Hacer reír desde una época tan literalmente dinamitada como octubre de 1962 tiene sus retos. Es cierto que los años transcurridos ayudan a desalmidonar posturas, temples heroicos y hasta la convicción de que construir una sociedad más justa era algo más fácil de lo que entonces se creía.
Himnos, marchas, euforias, y la decisión de explotar como un barril de pólvora con tal de que la soberanía no fuera mancillada. Hay una escena en Lisanka, último filme de Daniel Díaz Torres, que compitió por Cuba en el 31 Festival, en que la protagonista se abre la blusa, empina el pecho y le lanza una palabrota a un avión espía norteamericano en vuelo rasante.
Así éramos, y ese así, mantenido en la visión satírica de Lisanka, es algo que los que vivieron aquel octubre de heroicidades y espanto, lo agradecen. Y no por el hecho de que a esta altura se le exija a un filme la réplica realista de la historia, sino porque hay esencias arraigadas que ni una visión surrealista de los hechos podría cambiar.
En tal sentido, entre risas, la película se planta en serio. Y también en el cuadro social y político imperante poco después del triunfo de la Revolución, con una burguesía dispuesta a servirse de la mano tendida desde el Norte para conspirar y con ella, el nefasto papel jugado por la iglesia católica, todo lo cual lo resume Díaz Torres en un cuadro de pintorescos personajes atrapados en un atmósfera de aterradora propaganda anticomunista.
En ese entramado es que se desarrolla el conflicto de Lisanka, la tractorista (muy segura Mirielys Cejas en su debut), una humilde muchacha atrapada en las pasiones de tres enamorados, uno de ellos un soldado ruso perteneciente a las tropas que cuidan los cohetes instalados en un ficticio pueblo, que sería el primero en explotar en caso de desatarse la inminente contienda bélica.
La lucha entre viejos y nuevos valores, los enredos amorosos y la relación que se establece con los soldados soviéticos dan lugar a un sinnúmero de situaciones humorísticas, algunas mejor trabajadas que otras y con la picaresca criolla en vilo por parte de los guionistas para tratar de que no se les escape nada que pueda ser molido en función de la risa. Hay más de un guiño hacia el presente a partir de ciertas ingenuidades rubricadas en aquellos años, y no faltan referencias cáusticas a actitudes y posturas que entonces pensábamos eran lo mejor, casi todo muy bien conectado con el espectador.

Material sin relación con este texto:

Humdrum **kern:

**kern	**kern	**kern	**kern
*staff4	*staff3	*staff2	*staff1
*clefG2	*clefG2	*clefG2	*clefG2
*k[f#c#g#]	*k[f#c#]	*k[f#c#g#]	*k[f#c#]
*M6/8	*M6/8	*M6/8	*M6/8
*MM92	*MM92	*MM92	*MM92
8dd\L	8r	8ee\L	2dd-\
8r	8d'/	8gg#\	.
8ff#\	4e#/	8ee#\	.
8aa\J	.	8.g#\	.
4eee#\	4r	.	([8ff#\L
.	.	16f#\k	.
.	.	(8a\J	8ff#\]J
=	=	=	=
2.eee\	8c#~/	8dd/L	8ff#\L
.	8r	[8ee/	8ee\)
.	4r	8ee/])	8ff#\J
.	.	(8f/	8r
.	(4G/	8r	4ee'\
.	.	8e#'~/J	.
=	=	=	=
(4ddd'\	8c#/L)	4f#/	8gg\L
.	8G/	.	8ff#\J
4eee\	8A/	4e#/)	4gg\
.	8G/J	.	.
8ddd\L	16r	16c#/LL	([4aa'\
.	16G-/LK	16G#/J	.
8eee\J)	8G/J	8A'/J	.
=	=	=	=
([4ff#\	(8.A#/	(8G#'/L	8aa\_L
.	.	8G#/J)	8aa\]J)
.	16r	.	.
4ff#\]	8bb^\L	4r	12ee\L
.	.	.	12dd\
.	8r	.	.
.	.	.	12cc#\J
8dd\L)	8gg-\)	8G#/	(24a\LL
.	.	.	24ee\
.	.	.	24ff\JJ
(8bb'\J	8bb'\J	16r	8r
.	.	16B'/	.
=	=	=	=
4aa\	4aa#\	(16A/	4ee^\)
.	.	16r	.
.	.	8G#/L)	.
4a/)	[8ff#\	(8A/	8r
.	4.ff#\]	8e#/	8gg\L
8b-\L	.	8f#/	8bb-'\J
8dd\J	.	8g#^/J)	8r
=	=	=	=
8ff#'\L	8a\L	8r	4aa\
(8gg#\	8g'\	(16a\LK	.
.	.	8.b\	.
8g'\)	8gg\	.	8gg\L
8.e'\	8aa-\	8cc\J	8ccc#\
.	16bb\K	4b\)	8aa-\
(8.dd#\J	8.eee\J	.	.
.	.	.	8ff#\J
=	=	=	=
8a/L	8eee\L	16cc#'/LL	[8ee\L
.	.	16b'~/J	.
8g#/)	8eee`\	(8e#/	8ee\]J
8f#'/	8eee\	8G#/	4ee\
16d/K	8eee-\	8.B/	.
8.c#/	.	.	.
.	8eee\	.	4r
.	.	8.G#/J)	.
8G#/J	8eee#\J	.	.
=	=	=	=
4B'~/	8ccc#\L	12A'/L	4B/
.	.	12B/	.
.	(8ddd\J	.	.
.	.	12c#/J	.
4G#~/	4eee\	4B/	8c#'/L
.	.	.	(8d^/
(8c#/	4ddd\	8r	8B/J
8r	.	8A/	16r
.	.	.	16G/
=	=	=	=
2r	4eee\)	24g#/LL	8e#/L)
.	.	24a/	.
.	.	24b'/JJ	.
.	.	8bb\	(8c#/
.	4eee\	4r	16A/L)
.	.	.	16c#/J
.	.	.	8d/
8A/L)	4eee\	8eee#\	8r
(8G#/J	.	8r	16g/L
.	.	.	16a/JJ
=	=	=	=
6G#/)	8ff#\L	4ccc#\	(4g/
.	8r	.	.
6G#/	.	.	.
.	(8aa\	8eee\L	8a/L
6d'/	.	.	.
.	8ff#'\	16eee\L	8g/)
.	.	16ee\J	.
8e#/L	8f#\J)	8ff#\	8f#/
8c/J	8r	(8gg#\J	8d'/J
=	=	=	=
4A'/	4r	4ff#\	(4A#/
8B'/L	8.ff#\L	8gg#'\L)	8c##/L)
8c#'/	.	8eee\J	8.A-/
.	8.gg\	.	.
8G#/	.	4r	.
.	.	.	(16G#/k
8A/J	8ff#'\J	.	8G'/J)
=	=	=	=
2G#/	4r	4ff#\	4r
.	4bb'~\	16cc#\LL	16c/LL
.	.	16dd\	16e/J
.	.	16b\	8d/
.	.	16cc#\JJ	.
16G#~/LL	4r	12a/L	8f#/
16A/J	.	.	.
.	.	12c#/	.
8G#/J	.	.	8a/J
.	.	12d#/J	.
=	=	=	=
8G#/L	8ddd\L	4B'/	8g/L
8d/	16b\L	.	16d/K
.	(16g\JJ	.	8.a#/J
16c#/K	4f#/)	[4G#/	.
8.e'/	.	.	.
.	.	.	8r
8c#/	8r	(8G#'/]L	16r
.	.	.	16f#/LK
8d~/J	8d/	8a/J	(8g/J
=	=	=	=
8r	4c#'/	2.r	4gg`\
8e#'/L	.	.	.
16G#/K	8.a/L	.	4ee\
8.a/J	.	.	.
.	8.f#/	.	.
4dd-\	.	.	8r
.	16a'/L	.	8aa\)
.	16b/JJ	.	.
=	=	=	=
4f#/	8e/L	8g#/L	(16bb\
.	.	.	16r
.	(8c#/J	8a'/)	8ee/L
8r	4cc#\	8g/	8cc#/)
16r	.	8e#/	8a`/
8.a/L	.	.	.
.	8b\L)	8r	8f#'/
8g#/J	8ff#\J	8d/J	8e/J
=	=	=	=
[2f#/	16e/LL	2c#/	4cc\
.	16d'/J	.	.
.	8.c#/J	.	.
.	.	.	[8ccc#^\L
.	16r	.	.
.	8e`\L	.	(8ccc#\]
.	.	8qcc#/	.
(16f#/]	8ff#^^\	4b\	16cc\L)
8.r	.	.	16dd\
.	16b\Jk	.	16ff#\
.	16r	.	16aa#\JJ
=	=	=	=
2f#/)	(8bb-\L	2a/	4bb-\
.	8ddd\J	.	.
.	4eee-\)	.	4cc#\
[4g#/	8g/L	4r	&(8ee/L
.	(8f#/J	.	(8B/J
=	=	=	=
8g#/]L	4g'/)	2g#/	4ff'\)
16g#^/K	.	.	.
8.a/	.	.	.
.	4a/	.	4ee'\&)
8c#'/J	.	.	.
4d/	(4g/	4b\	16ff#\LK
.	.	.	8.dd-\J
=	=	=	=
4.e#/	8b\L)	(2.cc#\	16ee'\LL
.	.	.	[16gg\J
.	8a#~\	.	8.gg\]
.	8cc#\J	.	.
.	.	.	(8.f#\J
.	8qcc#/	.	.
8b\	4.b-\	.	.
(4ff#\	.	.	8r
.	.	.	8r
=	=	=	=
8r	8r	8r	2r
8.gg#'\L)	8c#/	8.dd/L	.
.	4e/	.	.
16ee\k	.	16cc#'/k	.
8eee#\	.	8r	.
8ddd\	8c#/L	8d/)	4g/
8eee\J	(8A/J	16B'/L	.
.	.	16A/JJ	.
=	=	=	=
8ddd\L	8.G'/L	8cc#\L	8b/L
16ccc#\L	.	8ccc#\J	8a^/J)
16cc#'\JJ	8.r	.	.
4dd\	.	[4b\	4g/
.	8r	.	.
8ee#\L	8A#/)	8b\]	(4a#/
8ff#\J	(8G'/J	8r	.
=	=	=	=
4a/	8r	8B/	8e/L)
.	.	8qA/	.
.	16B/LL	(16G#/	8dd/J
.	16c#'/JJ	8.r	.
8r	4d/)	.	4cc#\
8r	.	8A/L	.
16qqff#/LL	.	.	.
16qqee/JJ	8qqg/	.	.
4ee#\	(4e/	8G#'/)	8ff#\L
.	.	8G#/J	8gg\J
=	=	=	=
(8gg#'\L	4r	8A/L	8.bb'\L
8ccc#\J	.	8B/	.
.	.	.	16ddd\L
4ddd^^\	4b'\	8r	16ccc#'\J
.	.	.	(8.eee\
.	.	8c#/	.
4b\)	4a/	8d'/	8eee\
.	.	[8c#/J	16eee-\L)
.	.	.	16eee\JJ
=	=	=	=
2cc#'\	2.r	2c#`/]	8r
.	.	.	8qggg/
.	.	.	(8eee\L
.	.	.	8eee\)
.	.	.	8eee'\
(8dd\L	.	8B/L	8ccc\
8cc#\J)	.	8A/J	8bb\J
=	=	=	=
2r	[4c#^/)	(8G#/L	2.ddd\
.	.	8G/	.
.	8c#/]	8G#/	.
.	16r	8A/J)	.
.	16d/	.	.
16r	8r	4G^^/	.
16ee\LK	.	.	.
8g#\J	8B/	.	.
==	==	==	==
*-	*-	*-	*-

En los enredos amorosos se aprecia alguna que otra reiteración en el antagonismo entre los pretendientes cubanos, y en el personaje de la prostituta (Blanca Rosa Blanco, de nuevo muy bien) se saca a relucir un viejo signo fílmico de fatalidad hacia el oficio de la cama, cuando se le hace morir en los finales como parte de una contraseña trágica que el filme trata de arrastrar junto a su sostenida humorada y que, a ratos, parece más impuesta que surgida de la espontaneidad de la trama.
Es evidente que los realizadores no solo pretendían tratar una época dura desde la humorada absoluta y que los hechos sangrientos que de ella se desprendieron, como atentados y sabotajes, requerían de un tratamiento más austero dentro del tono general asumido, pero "lo trágico", por su cambio de registro dentro del discurso "cómico" podía haber tenido un mayor pulimento.
A la salida del cine varios jóvenes se me acercaron a preguntarme no por las actuaciones, buenas en sentido general, ni a comentar el banquetazo de risas, ni a soltar la clásica interrogante de ¿qué le pareció la película?, sino a preguntar —atendiendo a los años del interlocutor —si aquellos días habían sido realmente así.
Entonces les respondí más o menos con las mismas palabras con las que comencé estas líneas.